On August 14, 1996, Mr. Duffy came to Mr. Pannell’s home. Mr. Duffy told Mr. Pannell that his company was short-handed, and he needed Mr. Pannell to return to work. Mr. Duffy offered to pay Mr. Pan-nell one-third of his normal salary in cash, and he assured Mr. Pannell that, because they were friends, he would not tell the insurance company Mr. Pannell was working while collecting workers’ compensation benefits. Mr. Duffy told Mr. Pannell that if he did not return to work immediately, he would lose his job. Mr. Pannell returned to work for Duffy Construction Company the next day and was paid, in cash, by Mr. Duffy as promised. Mr. Pan-nell continued to work until August 26, 1996, when he suffered an injury to his finger while working at one of Duffy Construction Company’s job sites.

On September 4, 1996, Mr. Pannell told a claims representative for Missouri Employers Mutual Insurance Company that he did not return to work after his July 17, 1996 injury to his foot until August 26, 1996. The insurance company had paid Mr. Pannell temporary total disability benefits for this injury from July 18, 1996 through August 25, 1996. The total amount of temporary total disability benefits the insurance company paid Mr. Pan-nell for this time period was $1114.28.

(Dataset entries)
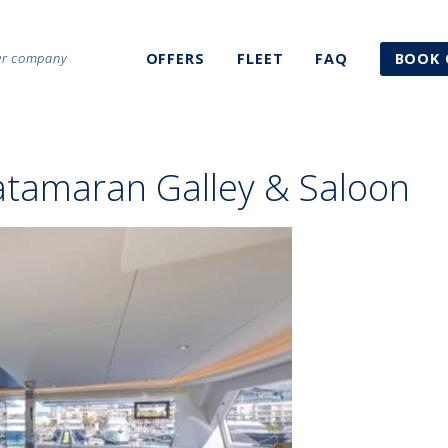
ter company
OFFERS
FLEET
FAQ
BOOK 
atamaran Galley & Saloon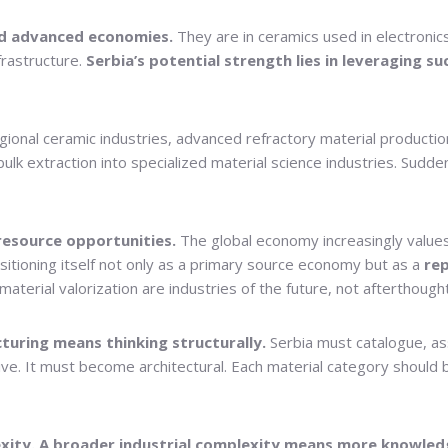
ind advanced economies.
They are in ceramics used in electronics,
frastructure.
Serbia’s potential strength lies in leveraging s
regional ceramic industries, advanced refractory material produc
extraction into specialized material science industries. Suddenly,
resource opportunities.
The global economy increasingly values 
itioning itself not only as a primary source economy but as a
rep
material valorization are industries of the future, not afterthough
uring means thinking structurally.
Serbia must catalogue, ass
e. It must become architectural. Each material category should be
xity. A broader industrial complexity means more knowled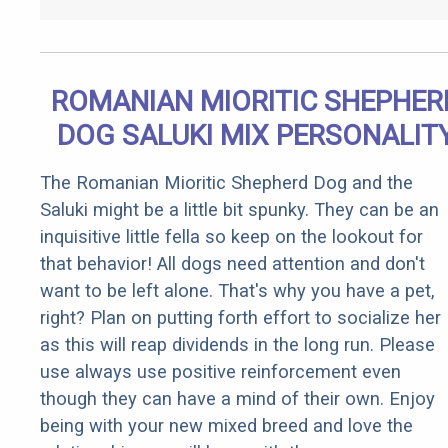
ROMANIAN MIORITIC SHEPHER
DOG SALUKI MIX PERSONALIT
The Romanian Mioritic Shepherd Dog and the
Saluki might be a little bit spunky. They can be an
inquisitive little fella so keep on the lookout for
that behavior! All dogs need attention and don't
want to be left alone. That's why you have a pet,
right? Plan on putting forth effort to socialize her
as this will reap dividends in the long run. Please
use always use positive reinforcement even
though they can have a mind of their own. Enjoy
being with your new mixed breed and love the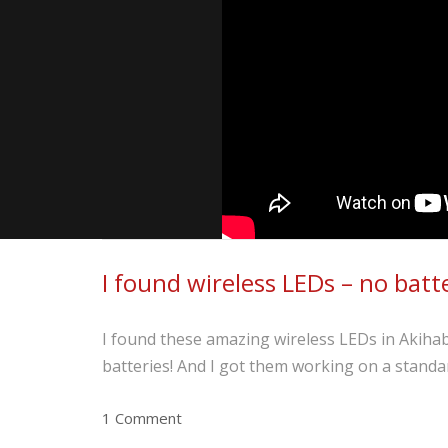
I found wireless LEDs – no batt
I found these amazing wireless LEDs in Akihaba
batteries! And I got them working on a standa
1 Comment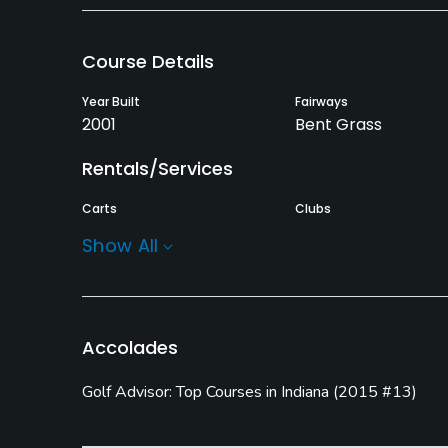
Course Details
Year Built
Fairways
2001
Bent Grass
Rentals/Services
Carts
Clubs
Yes
Yes
Show All
Practice/Instruction
Driving Range
Bunker
Yes
Yes
Accolades
Putting Green
Golf Advisor: Top Courses in Indiana
(
2015 #13
)
Yes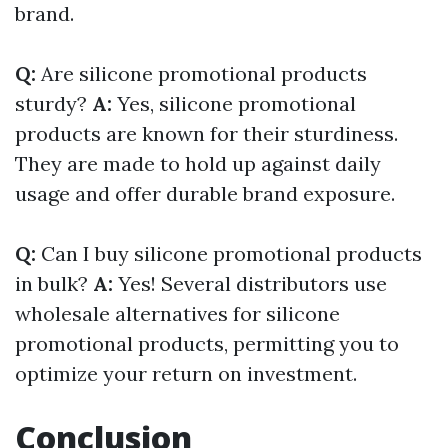
brand.
Q:
Are silicone promotional products
sturdy?
A:
Yes, silicone promotional
products are known for their sturdiness.
They are made to hold up against daily
usage and offer durable brand exposure.
Q:
Can I buy silicone promotional products
in bulk?
A:
Yes! Several distributors use
wholesale alternatives for silicone
promotional products, permitting you to
optimize your return on investment.
Conclusion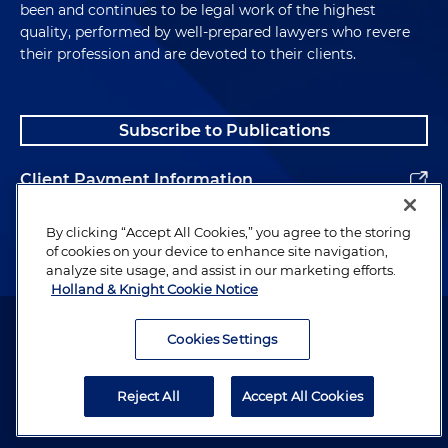
been and continues to be legal work of the highest
quality, performed by well-prepared lawyers who revere
their profession and are devoted to their clients.
Subscribe to Publications
Client Payment Information
Alumni
By clicking “Accept All Cookies,” you agree to the storing
of cookies on your device to enhance site navigation,
analyze site usage, and assist in our marketing efforts.
Holland & Knight Cookie Notice
Attorney Advertising. Copyright © 1996–2026 Holland & Knight LLP.
All rights reserved.
Cookies Settings
Legal Information
Reject All
Accept All Cookies
Privacy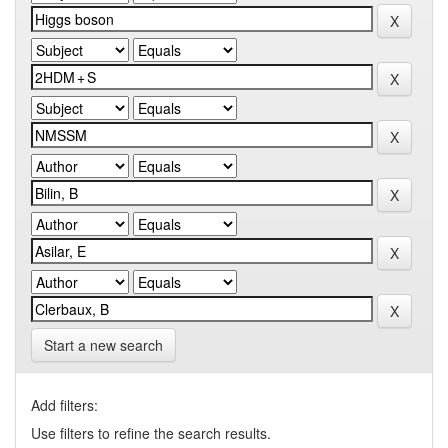
Start a new search
Add filters:
Use filters to refine the search results.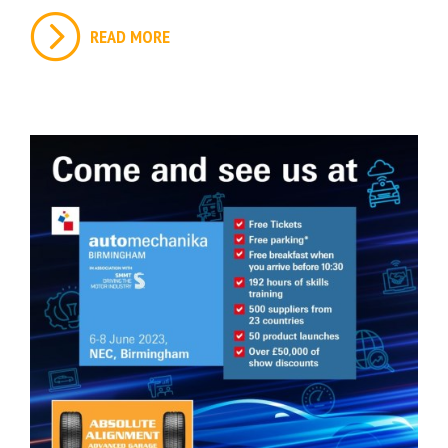
READ MORE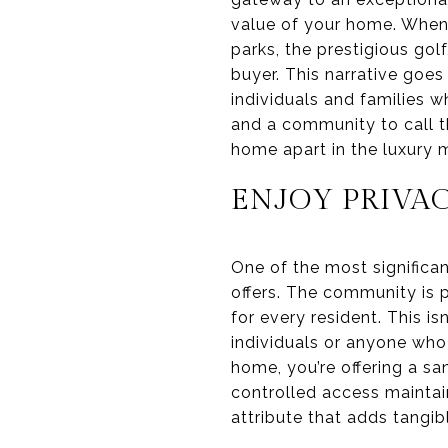
value of your home. When 
parks, the prestigious gol
buyer. This narrative goe
individuals and families w
and a community to call th
home apart in the luxury 
ENJOY PRIVA
One of the most significan
offers. The community is 
for every resident. This isn
individuals or anyone who 
home, you’re offering a sa
controlled access maintain
attribute that adds tangib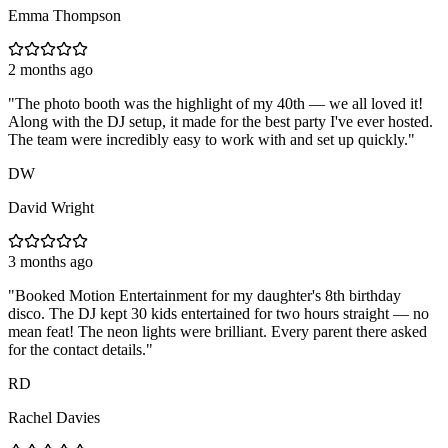
Emma Thompson
2 months ago
"
The photo booth was the highlight of my 40th — we all loved it!
Along with the DJ setup, it made for the best party I've ever hosted.
The team were incredibly easy to work with and set up quickly.
"
DW
David Wright
3 months ago
"
Booked Motion Entertainment for my daughter's 8th birthday
disco. The DJ kept 30 kids entertained for two hours straight — no
mean feat! The neon lights were brilliant. Every parent there asked
for the contact details.
"
RD
Rachel Davies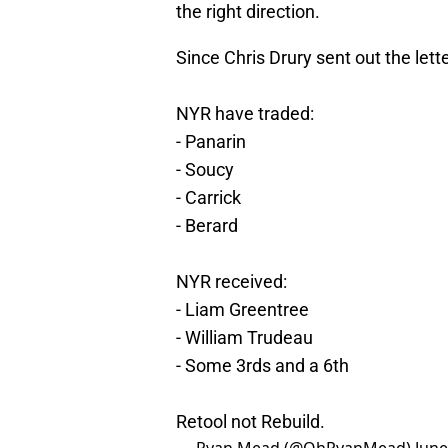
the right direction.
Since Chris Drury sent out the lette
NYR have traded:
- Panarin
- Soucy
- Carrick
- Berard
NYR received:
- Liam Greentree
- William Trudeau
- Some 3rds and a 6th
Retool not Rebuild.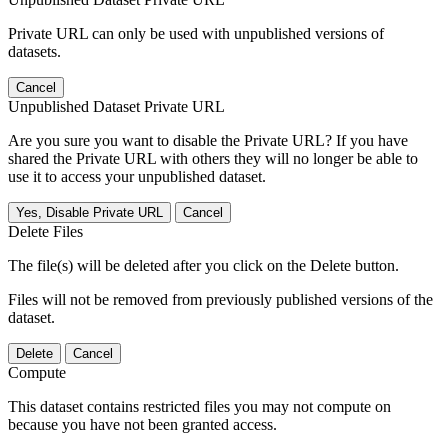
Private URL can only be used with unpublished versions of
datasets.
Cancel
Unpublished Dataset Private URL
Are you sure you want to disable the Private URL? If you have
shared the Private URL with others they will no longer be able to
use it to access your unpublished dataset.
Yes, Disable Private URL
Cancel
Delete Files
The file(s) will be deleted after you click on the Delete button.
Files will not be removed from previously published versions of the
dataset.
Delete
Cancel
Compute
This dataset contains restricted files you may not compute on
because you have not been granted access.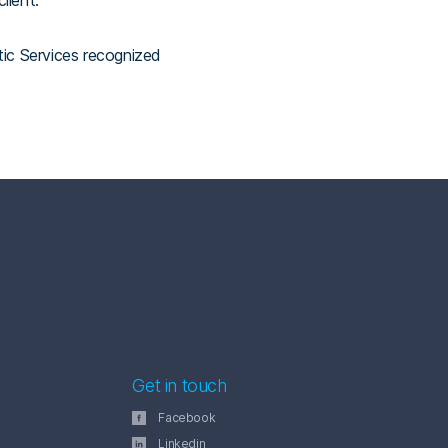
lient.
tic Services recognized
Get in touch
Facebook
Linkedin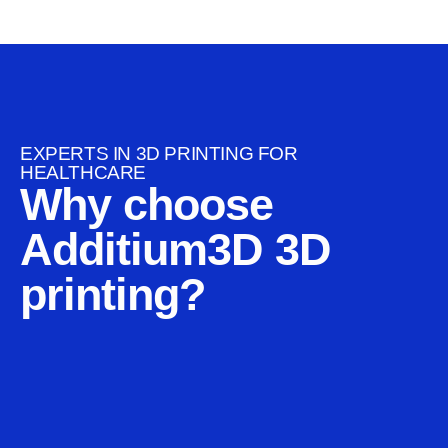
EXPERTS IN 3D PRINTING FOR
HEALTHCARE
Why choose
Additium3D 3D
printing?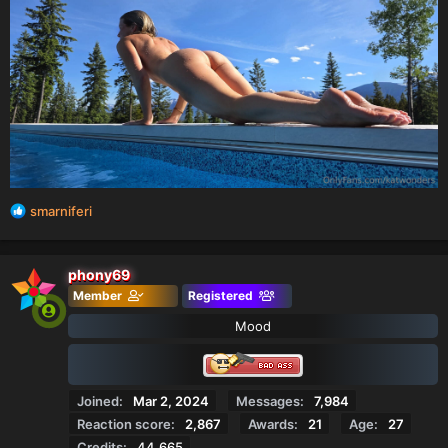
R
smarniferi
e
a
c
phony69
t
Member
Registered
i
o
Mood
n
s
:
Joined
Mar 2, 2024
Messages
7,984
Reaction score
2,867
Awards
21
Age
27
Credits
44,665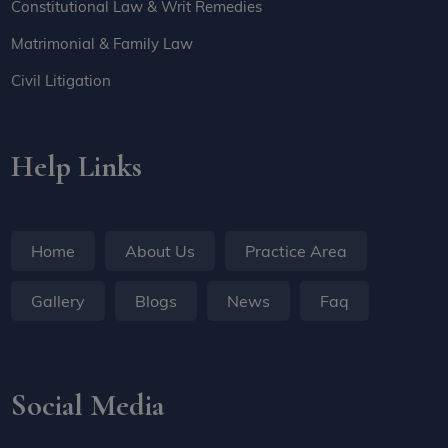
Constitutional Law & Writ Remedies
Matrimonial & Family Law
Civil Litigation
Help Links
Home
About Us
Practice Area
Gallery
Blogs
News
Faq
Social Media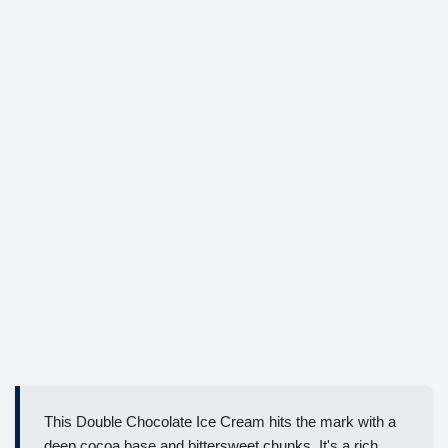
This Double Chocolate Ice Cream hits the mark with a
deep cocoa base and bittersweet chunks. It's a rich,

Assignment A — From the workers' compensation excerpt, reproduce word for word the passage that begins at the words "On September 4, 1996, Mr." and stops after "period was $1114.28.".
Assignment B — List every distinct calendar date mentioned in the workers' compensation excerpt, in order of first appearance.

Written answer A —
On September 4, 1996, Mr. Pannell told a claims representative for Missouri Employers Mutual Insurance Company that he did not return to work after his July 17, 1996 injury to his foot until August 26, 1996. The insurance company had paid Mr. Pannell temporary total disability benefits for this injury from July 18, 1996 through August 25, 1996. The total amount of temporary total disability benefits the insurance company paid Mr. Pan-nell for this time period was $1114.28.

Written answer B —
- August 14, 1996
- August 26, 1996
- September 4, 1996
- July 17, 1996
- July 18, 1996
- August 25, 1996